Wednesday, October 06, 2004

reflecting...reflecting...? REFLECTING!!!!

I've had to leave off blogging for while. My latest trip into reflecting (more about that in a moment) took me away from the computer to an intensive workshop on Undefended Love (see the review on this site). While I was there processing and being processed ... I asked myself ...repeatedly "Why do you do this to yourself?" I woke up at 3AM on Sunday morning after a really restless sleep with the answer. In my dream I was angrily polishing a mirror. I lay there for the next few hours until it was time to get up praying to go back to sleep. I had only two books with me (on purpose), Undefended Love and The Purpose Driven Life. Needless to say I had had quite enough of the Love one and was rapidly reaching my level of tolerance for the Purpose Driven Life. I'm trying REALLY hard but all of the satan, evil, temptation, sin, struggle, suffering and pain is getting to me. I gotta tell you I don't get the appeal of this religion!

I thought it would get easier when I started the section on identifying with Jesus/becoming more Christ-like ... but that is when the pain and suffering and sin got really heavy. Before it was just happiness deferred now it's hard core pre-ordained and to use Rick Warren's term "Father-filtered" pain and suffering.
Then it hit me ... polishing the mirror! REFLECTING! What I'm doing, what we're all doing in in our own way, whether in relationships, professional life, family, even stopping by Save-On (hmmmm? I never thought of writing that before...Is that how it looks on the sign?) anyway ...I'm just a mirror for that Christ quality that Rick is talking about and everything I do, and every interaction, every thought, ... is just polishing the mirror.

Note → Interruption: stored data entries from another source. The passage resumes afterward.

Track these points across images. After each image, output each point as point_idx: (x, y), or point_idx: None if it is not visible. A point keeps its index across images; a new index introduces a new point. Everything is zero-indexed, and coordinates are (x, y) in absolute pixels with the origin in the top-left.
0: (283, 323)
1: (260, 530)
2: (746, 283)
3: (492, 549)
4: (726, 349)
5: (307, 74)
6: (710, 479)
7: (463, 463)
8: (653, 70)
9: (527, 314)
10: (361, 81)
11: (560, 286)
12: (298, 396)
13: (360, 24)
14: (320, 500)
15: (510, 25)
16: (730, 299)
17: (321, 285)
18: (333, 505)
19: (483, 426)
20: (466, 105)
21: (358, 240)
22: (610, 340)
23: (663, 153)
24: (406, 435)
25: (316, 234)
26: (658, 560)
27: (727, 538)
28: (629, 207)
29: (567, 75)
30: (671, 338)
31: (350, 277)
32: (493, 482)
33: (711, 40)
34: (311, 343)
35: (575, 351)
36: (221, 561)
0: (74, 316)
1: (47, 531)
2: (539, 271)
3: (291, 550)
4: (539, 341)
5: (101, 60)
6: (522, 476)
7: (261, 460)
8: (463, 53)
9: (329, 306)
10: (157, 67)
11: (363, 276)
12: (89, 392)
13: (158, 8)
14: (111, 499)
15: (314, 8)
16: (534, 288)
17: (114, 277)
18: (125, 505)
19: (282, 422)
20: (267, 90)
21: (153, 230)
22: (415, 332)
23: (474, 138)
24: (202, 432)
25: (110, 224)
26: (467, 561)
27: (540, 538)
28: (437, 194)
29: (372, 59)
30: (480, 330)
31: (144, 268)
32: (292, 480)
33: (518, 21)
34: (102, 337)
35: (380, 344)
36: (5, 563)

The first mature spiritual book I ever read at 18 was Thomas a Kempis The Imitation of Christ. I still refer to my battered copy from time to time and never fail to be caught there by something. What am I trying to tell you here? Whether I'm a Buddhist, a Christian, a Catholic, a Moslem or a Jew, in whatever manner I approach life, I'm never doing anything more than polishing the mirror that reflects my idea of God back to the world. I say my idea of God and I mean my idea of myself ... and just like clean up around the house there is always more to be done. In the very act of living those mirrors get spotted and cloudy and collect grunge from just about everywhere ... and like it or not I just go back to polishing. Call the polishing sin, temptation, struggle ... hell ... call it consciousness, it doesn't change the fact that when I look in the mirror what I see is what I think I recognize as me ... and what is there to be revealed is more of God.

People ask me to articulate my vision for CPL. I do ... ALL the time. And like most of my/our communication is it everywhere, hanging in the air in the space between the words, hidden in the middle of a sentence in a newsletter, or on the webpage under ...About us. It's in the glance that I give you from the podium on a Sunday when I catch your eye or the hug in the Social Centre. It's hanging in the air as I take a breath before I tell you ... "Welcome to the Centre for Positive Living". Mostly, it is in the polishing of the mirror so that the reflecting REALLY takes place. Can I truly live as grand and faithful and beautifully as I know I've been called to? Rick Warren says "You'll never know God is all you need until God is all you've got."
POLISHING time!!!!
You'll never know God is all you need until you KNOW God is all you've got. Right now ... keep polishing ... Confucius said that if by time time you're 50 you've spent your life taking your armour off (polishing the mirror) then you've established a pattern in mind for the rest of your life, you wont be able to stop. If by 50 you've become really good at keeping the armour on ... well ... you get the picture. Wanna know my vision for CPL? You just got it! Namaste!